**TEXTE À ÉTUDIER**

★ ★ ★

C’est possible de temps à autre, mais pas trop régulièrement.

Vers la fin de cette expérience, il arriva qu’on entendit le bruit bien identifiable de la casse. Mais c’était

toujours le vent qui s’en prenait au service de table, - mal assurer…

 

   Les Ringot qui nous avaient présenter ces gardiens durent souvent joue les conciliateurs entre les

parties concernées. Ils mériteront , d’ailleurs, quelques lignes plus loin. En particulier,  il faudra signaler

les services signalés qu’ils devaient nous rendre durant les toutes dernières heures que ma Mère et moi

devions passer dans la Propriété.

 

   Tels étaient nos soucis quotidiens. Mais autour de nous, la vie suivait son cours. Deux marquèrent cette

fin d’année 1984. L’un touchait tout un peuple, et l’autre, quoique d’essence tout à fait privée, excita la

passion populaire Française.        

   La Planète regrettera Madame Indhira Ga,ndhi, assassinée comme son illustre prédécesseur le

Mahatma Gandhi. Mais la France quand à elle s’émut de la disparition du petit Grégory Villemin,

retrouvé noyé et ligoté dans les eaux de la Vologne ;1  Ce nœud de vipère familial devait refaire

surface durant des années.  L’affaire fit autant de bruit que l’ancienne affaire Dominici, et

l’assassinat mystérieux de toute une famille anglaise, sur les bords de la Durance. Le village

de Lurs, en devint célèbre.(Cela se déroula sur la période 1952-1954 ).

 

     A l’époque qui nous occupe pour l’instant, - c’est à dire 1984,-c’est la Pologne qui retint l’attention des

spécialistes En effet l’assassinat du Père Popielusko mêla les passions politiques et l’indignation générale.

Aumônier d’Etudiants à Varsovie, on repêcha son corps dans la Vistule, abominablement défigurer par les

violences de quatre officiers de la Police du K. G. B.. Soviétique. Il fut canonisé sur le champ par le monde

entier.    

  L’achèvement dans la continuité.

 

      En Seine et Marne, notre « Maison dans la Prairie » vivait ses vingt derniers mois d’activité brûlante.

L’arrivée des Gavois avait marqué un tournant dans notre existence. Quant à mes souvenirs personnelles

ils vont se faire de plus en plus flous – peut-être inexacts,- comme si la pharmacie ingérée tentait un ultime

effort pour me terrasser tout à fait.

★ ★ ★

**DONNÉES**
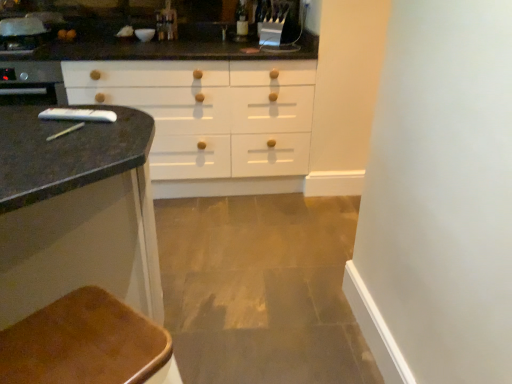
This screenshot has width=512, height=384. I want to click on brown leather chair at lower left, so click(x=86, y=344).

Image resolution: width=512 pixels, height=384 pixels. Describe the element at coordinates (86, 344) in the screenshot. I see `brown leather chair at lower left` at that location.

★ ★ ★

**À FAIRE**
[1] Recopiez le texte à étudier depuis « parties concernées. Ils » jusqu'à « passion populaire Française. » inclus.
[2] Dites si chaque affirmation concorde avec le texte à étudier, en répondant par oui ou non et en citant les mots du texte qui tranchent : (a) le petit Grégory Villemin a été retrouvé noyé dans les eaux de la Vologne ; (b) l'affaire Dominici s'est déroulée en 1984 ; (c) le Père Popielusko était aumônier d'étudiants à Cracovie.

**CORRIGÉ**
[1]
parties concernées. Ils mériteront , d’ailleurs, quelques lignes plus loin. En particulier,  il faudra signaler

les services signalés qu’ils devaient nous rendre durant les toutes dernières heures que ma Mère et moi

devions passer dans la Propriété.

 

   Tels étaient nos soucis quotidiens. Mais autour de nous, la vie suivait son cours. Deux marquèrent cette

fin d’année 1984. L’un touchait tout un peuple, et l’autre, quoique d’essence tout à fait privée, excita la

passion populaire Française.

[2]
(a) Oui : « retrouvé noyé et ligoté dans les eaux de la Vologne »
(b) Non : « Cela se déroula sur la période 1952-1954 »
(c) Non : « Aumônier d’Etudiants à Varsovie »